Many athletes, therefore, selected 0500-0600 as their window and resigned themselves to the fact they might get an early wake-up call two or three times a year.
The new code, however, moved the earliest available time back to 0600 and crucially called for the athlete to be available for the full stated hour. The system was also extended to seven days a week.
Anti-doping bosses say without whereabouts there will be no deterrent
As a result of these changes, some athletes are concerned they could be charged with a missed test - three of those in 18 months and you are deemed to have failed a test, as Olympic champion 400m Christine Ohuruogu discovered to her cost - if they are late for a test or in the middle of a training session.
Others are annoyed they are now effectively sitting around waiting for somebody to turn up for 365 hours a year.
Gardner would not be drawn on which athletes have threatened to quit should they pick up two strikes - and you can also earn a strike for making a mistake with your online form - but they are believed to include medal-winning members of Britain's rowing squad.
News of unrest over whereabouts in the British camp comes a week after it emerged a group of Belgian professional athletes have started proceedings against their regional government on the same issue. They are challenging whereabouts as an invasion of privacy under European Union law.

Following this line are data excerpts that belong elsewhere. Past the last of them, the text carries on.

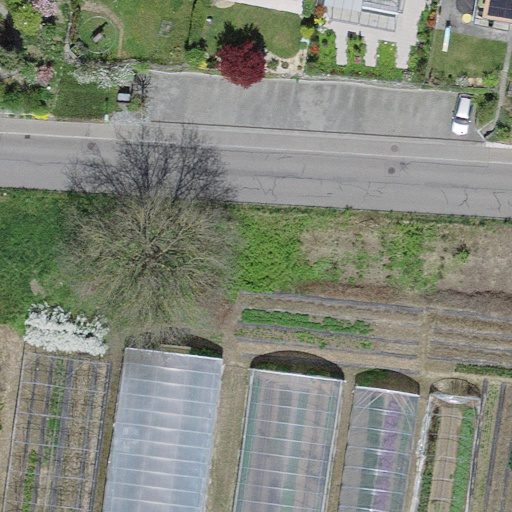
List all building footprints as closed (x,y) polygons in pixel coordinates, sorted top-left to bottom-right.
[(346,0),(393,8),(394,0),(346,0)] [(511,29),(511,0),(486,0),(482,24),(511,29)] [(124,344),(106,511),(207,511),(224,355),(124,344)] [(328,511),(342,374),(246,365),(232,511),(328,511)] [(407,511),(422,391),(356,383),(339,511),(407,511)] [(433,390),(416,511),(469,511),(484,397),(433,390)]
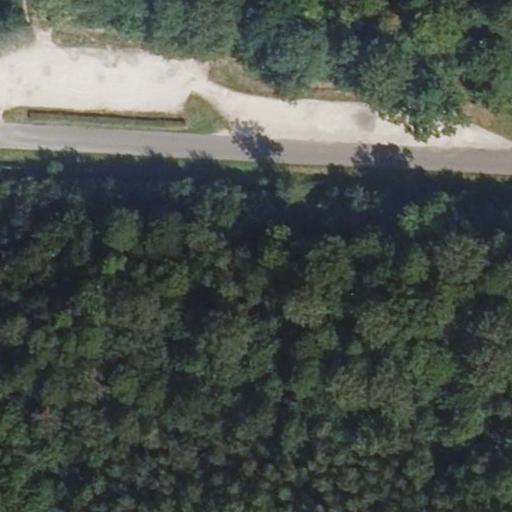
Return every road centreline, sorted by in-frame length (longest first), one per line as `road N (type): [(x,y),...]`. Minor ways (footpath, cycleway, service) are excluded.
road 1 (unclassified): [(511,167),(0,139)]
road 2 (unknown): [(294,161),(196,69),(161,0)]
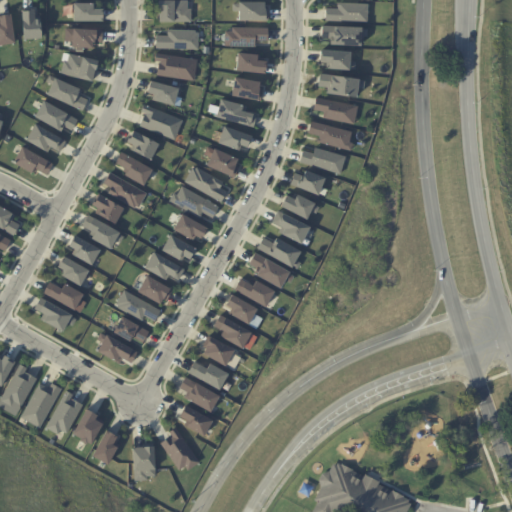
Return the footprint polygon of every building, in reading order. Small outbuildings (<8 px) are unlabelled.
[(159,0),(188,0),(188,8),(192,8),(192,22),(159,21),(159,0)] [(234,2),(267,2),(268,20),(240,20),(239,11),(234,11),(234,2)] [(75,3),(94,3),(95,8),(103,8),(104,21),(74,21),(75,3)] [(326,8),(337,8),(337,3),(369,4),(368,23),(326,22),(326,8)] [(21,9),(35,8),(36,19),(41,19),(42,38),(23,39),(21,9)] [(0,15),(12,14),(16,43),(0,44),(0,15)] [(323,26),(367,27),(367,36),(364,36),(363,46),(330,45),(330,38),(323,38),(323,26)] [(225,31),(232,31),(232,27),(268,27),(268,40),(256,40),(256,47),(225,45),(225,31)] [(66,28),(103,30),(102,42),(94,42),(94,48),(73,47),(73,41),(65,41),(66,28)] [(156,35),(167,35),(167,29),(199,29),(199,50),(155,49),(156,35)] [(322,50),(353,51),(353,54),(356,54),(356,63),(352,63),(352,69),(327,68),(327,63),(321,62),(322,50)] [(156,53),(197,59),(195,80),(157,75),(159,61),(155,61),(156,53)] [(240,53),(259,54),(259,60),(267,60),(266,73),(237,71),(240,53)] [(69,54),(99,60),(97,70),(96,70),(93,81),(61,73),(64,60),(67,61),(69,54)] [(321,73),(365,79),(364,88),(360,87),(358,97),(327,93),(328,87),(318,86),(321,73)] [(48,95),(55,77),(81,89),(79,96),(88,99),(83,111),(48,95)] [(236,77),(263,82),(260,101),(232,96),(236,77)] [(151,80),(179,88),(175,106),(150,99),(151,94),(147,93),(151,80)] [(317,97),(358,106),(355,124),(322,117),(324,112),(313,109),(317,97)] [(222,99),(246,105),(244,111),(257,114),(254,128),(216,117),(222,99)] [(44,100),(77,119),(72,131),(64,127),(61,131),(35,117),(44,100)] [(144,104),(183,120),(175,140),(139,126),(145,113),(140,111),(144,104)] [(311,121),(353,131),(350,142),(353,143),(351,151),(317,142),(319,136),(307,133),(311,121)] [(36,124),(66,141),(60,152),(50,147),(48,152),(26,140),(36,124)] [(225,126),(252,136),(249,147),(240,144),(238,150),(219,143),(225,126)] [(133,130),(160,143),(152,160),(131,149),(133,145),(127,142),(133,130)] [(208,145),(240,159),(232,177),(207,165),(211,157),(203,154),(208,145)] [(23,146),(53,163),(47,175),(37,170),(34,174),(14,162),(23,146)] [(303,151),(313,154),(315,147),(346,156),(340,175),(299,162),(303,151)] [(122,152),(153,169),(144,186),(124,174),(121,173),(124,168),(115,163),(122,152)] [(184,182),(221,202),(226,191),(221,188),(223,182),(193,166),(184,182)] [(307,170),(326,178),(319,195),(290,184),(295,172),(305,176),(307,170)] [(109,172),(146,193),(138,209),(107,192),(109,187),(103,183),(109,172)] [(182,186),(219,206),(213,218),(202,212),(200,216),(170,200),(174,192),(177,194),(182,186)] [(99,193),(125,208),(116,224),(94,213),(97,207),(92,205),(99,193)] [(287,195),(296,199),(298,194),(321,205),(317,214),(312,211),(308,220),(281,207),(287,195)] [(0,205),(13,213),(10,220),(19,225),(13,236),(0,228),(0,205)] [(278,210),(311,227),(302,244),(278,233),(281,227),(271,222),(278,210)] [(88,214),(124,235),(120,243),(116,240),(112,249),(93,238),(95,233),(82,225),(88,214)] [(182,214),(209,228),(203,239),(196,235),(194,240),(174,229),(182,214)] [(0,234),(9,240),(4,250),(0,248),(0,234)] [(171,234),(197,248),(191,259),(184,255),(181,261),(162,250),(171,234)] [(75,235),(101,249),(92,265),(71,254),(74,249),(70,247),(75,235)] [(257,249),(296,271),(300,262),(297,261),(302,251),(277,237),(274,243),(263,237),(257,249)] [(155,252),(184,269),(178,279),(169,274),(167,280),(145,268),(155,252)] [(255,252),(292,272),(281,289),(256,275),(260,268),(249,263),(255,252)] [(64,256),(90,270),(81,287),(60,275),(63,270),(58,267),(64,256)] [(148,275),(170,287),(167,293),(170,294),(167,300),(164,299),(161,304),(139,291),(148,275)] [(241,278),(253,285),(256,280),(275,290),(266,308),(233,291),(241,278)] [(50,282),(63,289),(65,284),(85,294),(76,311),(43,294),(50,282)] [(124,289),(161,310),(155,322),(143,315),(142,319),(116,305),(124,289)] [(232,294),(259,309),(249,325),(228,313),(231,308),(226,305),(232,294)] [(40,297),(77,317),(72,326),(68,324),(64,331),(41,319),(43,314),(34,309),(40,297)] [(220,314),(253,332),(243,349),(219,336),(222,330),(214,326),(220,314)] [(123,316),(149,332),(143,343),(133,337),(131,341),(114,331),(123,316)] [(101,331),(137,352),(131,363),(122,358),(119,363),(97,350),(101,342),(97,340),(101,331)] [(208,335),(236,350),(227,367),(204,354),(207,348),(202,346),(208,335)] [(0,357),(2,359),(4,355),(15,362),(1,388),(0,387),(0,357)] [(194,361),(208,368),(211,363),(230,373),(220,390),(188,372),(194,361)] [(0,398),(20,364),(28,368),(26,372),(37,378),(15,416),(0,407),(0,398)] [(185,376),(220,396),(212,413),(183,397),(186,392),(179,387),(185,376)] [(39,383),(48,388),(51,383),(61,389),(39,428),(20,417),(39,383)] [(66,390),(75,394),(73,398),(83,404),(67,433),(61,430),(59,434),(46,427),(66,390)] [(185,404),(213,420),(205,436),(185,424),(187,420),(179,416),(185,404)] [(87,408),(99,415),(96,420),(103,423),(92,445),(73,434),(87,408)] [(171,435),(169,431),(176,428),(200,462),(188,470),(185,465),(179,469),(160,442),(171,435)] [(107,430),(119,436),(114,445),(117,446),(108,464),(92,455),(107,430)] [(133,447),(154,446),(156,476),(147,476),(147,480),(134,481),(133,447)] [(313,511),(318,503),(315,501),(321,489),(319,481),(322,475),(329,473),(333,465),(337,467),(338,465),(341,467),(342,466),(352,471),(352,472),(364,478),(365,477),(378,484),(377,485),(392,493),(393,492),(403,498),(408,501),(407,504),(411,506),(407,511),(313,511)]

Two more challenges from professional team sport also expected to whereabouts on the basis of EU data protection and working time regulations. And world tennis number one Rafael Nadal has also spoken out against the strict imposition of Wada's code.
For their part, the anti-doping authorities are adamant that whereabouts is a necessary evil.
Andy Parkinson, who runs Britain's drug-testing regime for UK Sport, said: "There is no doubt whereabouts is intrusive, but as long as it's proportionate to the risk of doping in sport then it has a very valid place.
They have gone too far, too quickly and they have not engaged with the players
Professional Players Federation
"In fact, I'd go further than that and say it would be impossible for us to run a testing programme without knowing where the athletes are."
But Simon Taylor, the general secretary of the Professional Players Federation (PPF), went even further than Gardner and said the current system was in danger of becoming a "fiasco".
The PPF, an umbrella group of professional player associations in the UK, is angry it was not sufficiently consulted ahead of the new code's introduction.
"We need Wada and we're all in favour of drug-free sport," said Taylor.
"But they have gone too far, too quickly and they have not engaged with the players. It's now a case of not if Wada will change the rules but when."
The Montreal-based anti-doping authority has recently said it will meet any organisation concerned or confused by the new code's provisions, particularly whereabouts, and Taylor welcomed that move.
"If you work with the players you'll get a stronger policy," he added. "We want to help."
Wada board member Sir Craig Reedie, however, denied the consultation process had been flawed.
The former British Olympic Association boss and current International Olympic Committee member said the code was revised after more than 18 months of talks with the sports, and pointed out that football's international governing body Fifa had been particularly involved.
"I am surprised people are coming forward within 30 days of the code coming into force so say they don't like it much," said Reedie.
"Our belief is that you should give the system a chance to settle down and then take a view after mature reflection."